Neben den drei Referent*innen, Dr. Andrea Fink-Keßler (Vorsitzende des Verbandes der Landwirte mit handwerklicher Fleischverarbeitung), Dr. Lothar Hoffmann (Präsident der Thüringer Landestierärztekammer) und Angela Grahmann (Vizepräsidentin von Weideschuss e. V.), nahmen einundzwanzig Vertreter*innen aus Landwirtschaft und Veterinärwesen, Verwaltung und Ministerien sowie Fachleuten aus anderen Bundesländern vor Ort oder digital zugeschaltet teil. Babette Pfefferlein, unsere agrar- und tierschutzpolitische Sprecherin, moderierte das Podium.
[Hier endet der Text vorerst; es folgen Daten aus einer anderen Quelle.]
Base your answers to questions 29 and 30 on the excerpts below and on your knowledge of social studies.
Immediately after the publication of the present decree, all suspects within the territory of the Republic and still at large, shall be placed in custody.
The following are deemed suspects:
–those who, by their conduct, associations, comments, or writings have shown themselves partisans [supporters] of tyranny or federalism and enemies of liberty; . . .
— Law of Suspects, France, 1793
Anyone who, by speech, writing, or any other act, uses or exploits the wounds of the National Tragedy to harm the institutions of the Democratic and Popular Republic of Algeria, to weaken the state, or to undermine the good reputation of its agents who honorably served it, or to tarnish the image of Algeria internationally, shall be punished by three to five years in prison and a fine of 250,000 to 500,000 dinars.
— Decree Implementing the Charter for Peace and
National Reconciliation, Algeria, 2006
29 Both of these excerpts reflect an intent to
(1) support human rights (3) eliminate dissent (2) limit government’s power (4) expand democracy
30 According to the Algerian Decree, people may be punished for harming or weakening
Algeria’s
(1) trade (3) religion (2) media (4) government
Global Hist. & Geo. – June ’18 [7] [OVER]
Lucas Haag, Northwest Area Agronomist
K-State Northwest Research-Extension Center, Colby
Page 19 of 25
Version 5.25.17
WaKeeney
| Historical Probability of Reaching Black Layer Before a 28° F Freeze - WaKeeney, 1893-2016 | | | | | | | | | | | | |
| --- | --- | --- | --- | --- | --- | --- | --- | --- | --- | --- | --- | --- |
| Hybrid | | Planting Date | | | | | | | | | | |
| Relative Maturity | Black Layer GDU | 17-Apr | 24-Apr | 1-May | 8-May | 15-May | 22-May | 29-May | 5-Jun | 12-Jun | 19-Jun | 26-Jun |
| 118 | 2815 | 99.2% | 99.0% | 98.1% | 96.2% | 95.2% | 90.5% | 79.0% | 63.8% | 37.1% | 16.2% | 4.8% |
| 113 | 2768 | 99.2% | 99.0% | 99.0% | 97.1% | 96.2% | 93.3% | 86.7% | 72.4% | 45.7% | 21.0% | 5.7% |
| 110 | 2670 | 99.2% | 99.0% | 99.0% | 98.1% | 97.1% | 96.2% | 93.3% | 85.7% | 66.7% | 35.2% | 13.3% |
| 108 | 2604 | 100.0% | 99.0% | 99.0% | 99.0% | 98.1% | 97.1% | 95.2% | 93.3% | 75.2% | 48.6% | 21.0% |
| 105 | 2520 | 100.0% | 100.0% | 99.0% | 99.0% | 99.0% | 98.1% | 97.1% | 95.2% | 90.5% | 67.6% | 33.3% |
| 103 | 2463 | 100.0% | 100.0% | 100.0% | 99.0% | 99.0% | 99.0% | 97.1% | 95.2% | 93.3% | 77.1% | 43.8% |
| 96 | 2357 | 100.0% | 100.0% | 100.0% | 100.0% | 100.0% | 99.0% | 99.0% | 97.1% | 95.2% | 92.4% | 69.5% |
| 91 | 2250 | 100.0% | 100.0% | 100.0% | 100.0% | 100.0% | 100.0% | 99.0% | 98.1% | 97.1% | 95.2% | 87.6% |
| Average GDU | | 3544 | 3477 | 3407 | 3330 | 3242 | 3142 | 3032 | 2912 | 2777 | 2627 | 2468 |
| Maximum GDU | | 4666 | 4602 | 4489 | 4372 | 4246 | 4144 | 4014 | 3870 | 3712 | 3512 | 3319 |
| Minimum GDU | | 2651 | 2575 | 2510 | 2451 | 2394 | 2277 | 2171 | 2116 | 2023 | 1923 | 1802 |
„Ich freue mich außerordentlich über das Interesse an unserem Fachgespräch zur mobilen Schlachtung in Thüringen. Wir beschäftigen uns schon lange mit diesem Thema. Wichtig ist uns dabei besonders, den Tierschutz mit der mobilen Schlachtung zu erhöhen, da damit lange Transportwege vermieden werden können“, begrüßte Babette die Interessierten.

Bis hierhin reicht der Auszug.